Fairness and bias in NLP systems
Gender gap exists in NLP research, although this gap is much smaller in NLP than the average AI fields. There are increasing papers discussing bias recently, but the conceptualizations should be analyzed more carefully. For example, the motivations and quantitative techniques should be well-matched.

There are still a long way to go in natural languages understanding. Blindly training on datasets without taking care of semantics could be compared to “trying to learn Java by letting a model to study on all github Java codes, without telling the model the semantics of Java” (Bender and Koller, 2020) To understand the meanings, construal may be the key.

Directly solving the “natural languages understanding / modeling” problem is like trying to prove the holy grail problems all at one step. Aside from numerous works on the syntactic (e.g., this, this, this, this, this, and this paper) and semantic (example) aspects of neural models, there are works connecting the dots from linguistics to NLP. For example, code switching, adjective ordering, compositionality, declension class.

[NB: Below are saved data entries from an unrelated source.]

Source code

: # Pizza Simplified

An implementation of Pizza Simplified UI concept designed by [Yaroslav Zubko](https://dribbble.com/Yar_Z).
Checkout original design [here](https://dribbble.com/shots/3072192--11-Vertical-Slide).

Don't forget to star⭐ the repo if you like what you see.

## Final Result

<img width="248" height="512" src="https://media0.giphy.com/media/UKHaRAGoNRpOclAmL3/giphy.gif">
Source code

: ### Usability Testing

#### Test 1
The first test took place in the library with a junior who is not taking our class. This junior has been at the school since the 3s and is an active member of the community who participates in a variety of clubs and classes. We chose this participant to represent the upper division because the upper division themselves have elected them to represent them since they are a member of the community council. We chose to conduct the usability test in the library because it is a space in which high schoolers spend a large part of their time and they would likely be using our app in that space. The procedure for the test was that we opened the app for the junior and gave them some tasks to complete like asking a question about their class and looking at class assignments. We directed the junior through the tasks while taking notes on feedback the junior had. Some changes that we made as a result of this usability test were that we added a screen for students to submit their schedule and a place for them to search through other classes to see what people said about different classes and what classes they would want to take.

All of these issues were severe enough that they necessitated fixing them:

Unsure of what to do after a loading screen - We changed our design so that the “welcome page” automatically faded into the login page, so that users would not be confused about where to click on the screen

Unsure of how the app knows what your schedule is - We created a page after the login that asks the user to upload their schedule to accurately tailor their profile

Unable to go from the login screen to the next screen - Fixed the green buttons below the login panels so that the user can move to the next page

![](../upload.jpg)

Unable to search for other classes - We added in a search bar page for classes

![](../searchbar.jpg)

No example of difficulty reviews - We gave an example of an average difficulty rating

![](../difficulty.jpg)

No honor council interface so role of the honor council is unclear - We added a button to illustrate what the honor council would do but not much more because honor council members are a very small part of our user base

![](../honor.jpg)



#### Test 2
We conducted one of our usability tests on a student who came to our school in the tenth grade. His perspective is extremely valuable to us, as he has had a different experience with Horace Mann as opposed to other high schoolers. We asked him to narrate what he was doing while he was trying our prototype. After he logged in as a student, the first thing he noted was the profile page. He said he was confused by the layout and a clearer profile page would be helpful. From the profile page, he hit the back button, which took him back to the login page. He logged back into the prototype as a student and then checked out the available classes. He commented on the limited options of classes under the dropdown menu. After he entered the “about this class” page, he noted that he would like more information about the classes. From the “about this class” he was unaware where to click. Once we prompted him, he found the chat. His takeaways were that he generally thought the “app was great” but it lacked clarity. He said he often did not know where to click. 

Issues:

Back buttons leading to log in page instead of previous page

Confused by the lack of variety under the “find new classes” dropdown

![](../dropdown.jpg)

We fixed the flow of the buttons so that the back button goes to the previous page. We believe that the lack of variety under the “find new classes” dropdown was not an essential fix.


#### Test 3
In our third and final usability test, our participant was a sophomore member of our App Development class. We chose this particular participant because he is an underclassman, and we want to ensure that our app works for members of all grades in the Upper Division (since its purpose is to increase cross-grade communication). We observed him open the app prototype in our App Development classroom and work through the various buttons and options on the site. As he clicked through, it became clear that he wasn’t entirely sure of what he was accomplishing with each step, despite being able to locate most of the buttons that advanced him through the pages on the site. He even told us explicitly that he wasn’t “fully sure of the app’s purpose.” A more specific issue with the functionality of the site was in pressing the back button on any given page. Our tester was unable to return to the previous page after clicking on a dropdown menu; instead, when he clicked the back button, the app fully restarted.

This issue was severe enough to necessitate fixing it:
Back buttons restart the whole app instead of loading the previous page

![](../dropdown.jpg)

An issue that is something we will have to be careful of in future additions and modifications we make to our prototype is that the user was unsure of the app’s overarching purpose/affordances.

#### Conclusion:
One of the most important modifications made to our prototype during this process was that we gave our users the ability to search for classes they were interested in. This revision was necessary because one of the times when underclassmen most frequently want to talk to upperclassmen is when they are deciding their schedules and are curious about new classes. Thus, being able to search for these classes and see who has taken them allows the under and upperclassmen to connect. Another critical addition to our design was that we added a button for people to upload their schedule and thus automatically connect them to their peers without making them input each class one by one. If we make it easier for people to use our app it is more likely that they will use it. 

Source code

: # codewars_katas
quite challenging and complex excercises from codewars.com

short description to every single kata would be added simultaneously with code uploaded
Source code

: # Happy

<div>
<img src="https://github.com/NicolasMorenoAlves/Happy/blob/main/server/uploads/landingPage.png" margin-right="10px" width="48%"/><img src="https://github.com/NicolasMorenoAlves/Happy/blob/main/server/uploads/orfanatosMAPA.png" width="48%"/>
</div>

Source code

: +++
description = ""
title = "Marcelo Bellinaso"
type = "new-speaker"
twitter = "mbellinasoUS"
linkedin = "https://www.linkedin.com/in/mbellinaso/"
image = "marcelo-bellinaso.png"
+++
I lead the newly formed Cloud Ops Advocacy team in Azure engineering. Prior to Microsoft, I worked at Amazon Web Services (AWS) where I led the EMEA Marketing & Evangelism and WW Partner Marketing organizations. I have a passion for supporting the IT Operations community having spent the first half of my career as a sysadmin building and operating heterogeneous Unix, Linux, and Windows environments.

This paper and this talk presented an argument about the “bottom-up” vs the “top-down” development of theories. A bottom-up development — e.g., making certain points of improvements in some metrics — is intrinsically unfalsifiable, whereas theories presented in a top-down fashion, while could be falsified in the future, are also important. They presented in the context of semantics, but I think similar arguments applies to other areas.

5.We need to understand what happened in NLP

A theme track is introduced in ACL ‘20. Revisiting the development of NLP in the previous years helps to understand what happens with the field and to expect future directions.

In terms of citations for publication citations, there are significant differences between top-tier and other conferences. It is also useful to estimate the citations. We might forget to cite older papers, as there are exponentially more papers recently.

A question more direct than the citation statistics is the evaluation of the NLP methods themselves. Two following papers here got outstanding paper (or best paper) awards, but there are more discussions in many other papers.

The first paper (Linzen, 2020) critiques the “pretraining-agnostic identically distributed” paradigm. Evaluation systems should reward models with good generalization properties; not only those with high performances.

The second paper (Ribeiro et al., 2020) proposes a multidimensional Checklist to evaluate the abilities of models. The Checklist constitutes a table, with each row presenting a linguistic capability (e.g., POS, logic, robustness, temporal negation, coreference, …, as can be applied to the task), and four columns presenting four conditions (minimum functionality test, perturbation test, invariance test, and directional expectation tests). The authors provide a toolkit to test all these aspects, and showed that many SOTA models or those commercial, stress-tested models, fail on some entries in this Checklist.